Saved records:
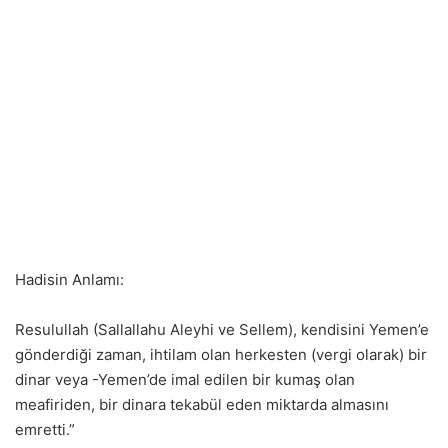
Hadisin Anlamı:
Resulullah (Sallallahu Aleyhi ve Sellem), kendisini Yemen’e
gönderdiği zaman, ihtilam olan herkesten (vergi olarak) bir
dinar veya -Yemen’de imal edilen bir kumaş olan
meafiriden, bir dinara tekabül eden miktarda almasını
emretti.”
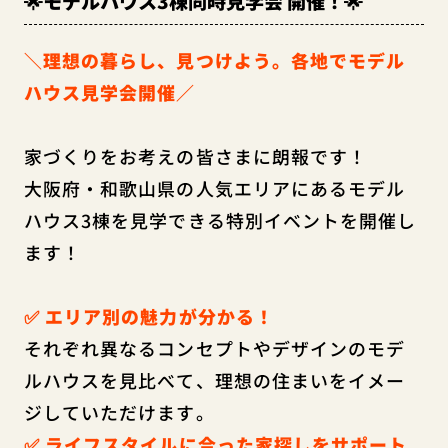
🌟モデルハウス3棟同時見学会 開催！🌟
＼理想の暮らし、見つけよう。各地でモデル
ハウス見学会開催／
家づくりをお考えの皆さまに朗報です！
大阪府・和歌山県の人気エリアにあるモデル
ハウス3棟を見学できる特別イベントを開催し
ます！
✅ エリア別の魅力が分かる！
それぞれ異なるコンセプトやデザインのモデ
ルハウスを見比べて、理想の住まいをイメー
ジしていただけます。
✅ ライフスタイルに合った家探しをサポート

» WORK REQUEST
Output each line of text read from the items above as a numbered list, skipping blank lines. Leave the pictures out.

» RESULT OF THE TASK
1. Hadisin Anlamı:
2. Resulullah (Sallallahu Aleyhi ve Sellem), kendisini Yemen’e
3. gönderdiği zaman, ihtilam olan herkesten (vergi olarak) bir
4. dinar veya -Yemen’de imal edilen bir kumaş olan
5. meafiriden, bir dinara tekabül eden miktarda almasını
6. emretti.”
7. 🌟モデルハウス3棟同時見学会 開催！🌟
8. ＼理想の暮らし、見つけよう。各地でモデル
9. ハウス見学会開催／
10. 家づくりをお考えの皆さまに朗報です！
11. 大阪府・和歌山県の人気エリアにあるモデル
12. ハウス3棟を見学できる特別イベントを開催し
13. ます！
14. ✅ エリア別の魅力が分かる！
15. それぞれ異なるコンセプトやデザインのモデ
16. ルハウスを見比べて、理想の住まいをイメー
17. ジしていただけます。
18. ✅ ライフスタイルに合った家探しをサポート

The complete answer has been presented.